Glad to be Sad

You know those days. You feel unstoppable and on top of the world, walking on air with sheer delight. A real king of the hill. Keep your balance!

And then the days when you’re dejected and all alone and your eyes fill with the hot tears of defeat and you feel that life isn’t worth living. Keep your balance!

Things are seldom as deliriously intoxicating as they might seem and they are never as hopeless and despairing as they often appear to be. Keep your balance.
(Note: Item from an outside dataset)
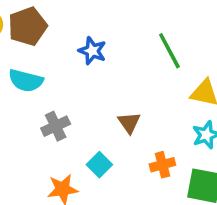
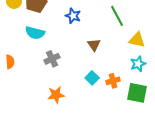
brown triangle: (129, 123) -> (94, 45), moved
cyan square: (99, 165) -> (92, 78), moved

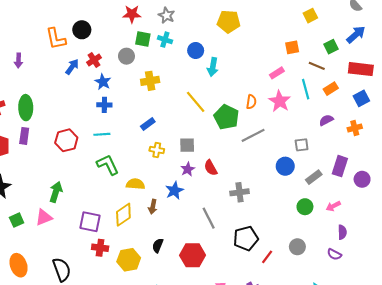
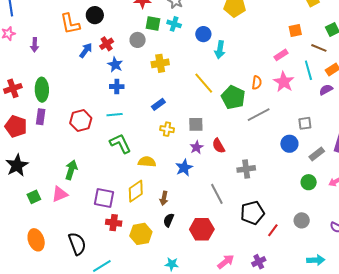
purple semicircle: (326, 120) -> (326, 90), moved
brown arrow: (153, 207) -> (164, 198), moved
This Wednesday night is the beginning of the Feast of Tabernacles; we call it Sukot, the plural of the word Sukah based on this verse:

In Sukot you shall live for seven days…so that your generations will knowthat in Sukot I sat the children of Israel when I took them out of the land of Egypt, I am the Lord your God.

(Leviticus 23:42-43)


This holyday is uniquely characterized as “the time of our joy” on account of the following verses:

…and you shall rejoice before the Lord your God for seven days.
 (Leviticus 23:40)


You shall make the holyday of Sukot for seven days…And you shall rejoice in your holyday…
 (Deuteronomy 16:13-14)


In another of those puzzling paradoxes we so frequently encounter in our Biblical studies and whose resolution inevitably leads to one more blinding truth about how the world REALLY works, we find death surrounding the holyday called “Time of our Joy.”  Death and joy?  Really?

Look at a few of these death allusions.  The holyday of Sukot occurs in the fall when the post-harvest fields are empty and the trees lose their leaves.  The days are getting shorter and cooler.  (Not coincidentally, this is when Halloween with its foolish emphasis on death and ghosts also occurs.)

The main rule about the Sukah is that its roof must comprise vegetation that once was alive but is now disconnected from the earth and dying.  The four tree species which we hold in our hands and bless each day of Sukot are green and beautiful but we watch them fade and wither.

During the Passover Seder we invite real living people who might be hungry to come and join our meal.  However, during Sukot, we invite dead people to join us.  On each night of the holyday we formally invite to our tables, Abraham, Isaac, Jacob, Joseph, Moses, Aaron, and David.

The decidedly gloomy book of Ecclesiastes is read during the holyday of Sukot, with verses such as these:

Better is a name than good oil and the day of death is better than the day of birth.
It is better to go to a house of mourning than to a house of festivity…

 (Ecclesiastes 7:1-2)


You get the idea.  The seven day festival of Sukot is highlighted as the time of joy.  Indeed, in Israel today, a happy atmosphere pervades the air on Sukot, felt by religious and non-religious alike. Yet it unquestionably contains more than its fair share of deathly hints.

I suspect that you have already grasped what God is hinting at.  You see, if we all lived forever, we would never know the real happiness of living.  Without sorrow there can be no joy and without darkness, there can be no light.  Paradoxically, the holyday of happiness must refer to death.

The reverse is also true.  Every pain ultimately carries the promise of pleasure; poverty promises prosperity and sadness contains the seed of happiness. The distress of death presumes the joy of eternal life.

I truly know of no better way of gaining the perspective so necessary for coping with life’s ups and downs than the the Bible with all its nuances.  Delve into a new secret or another insight. Replace the perplexing predicaments of life with its permanent principles.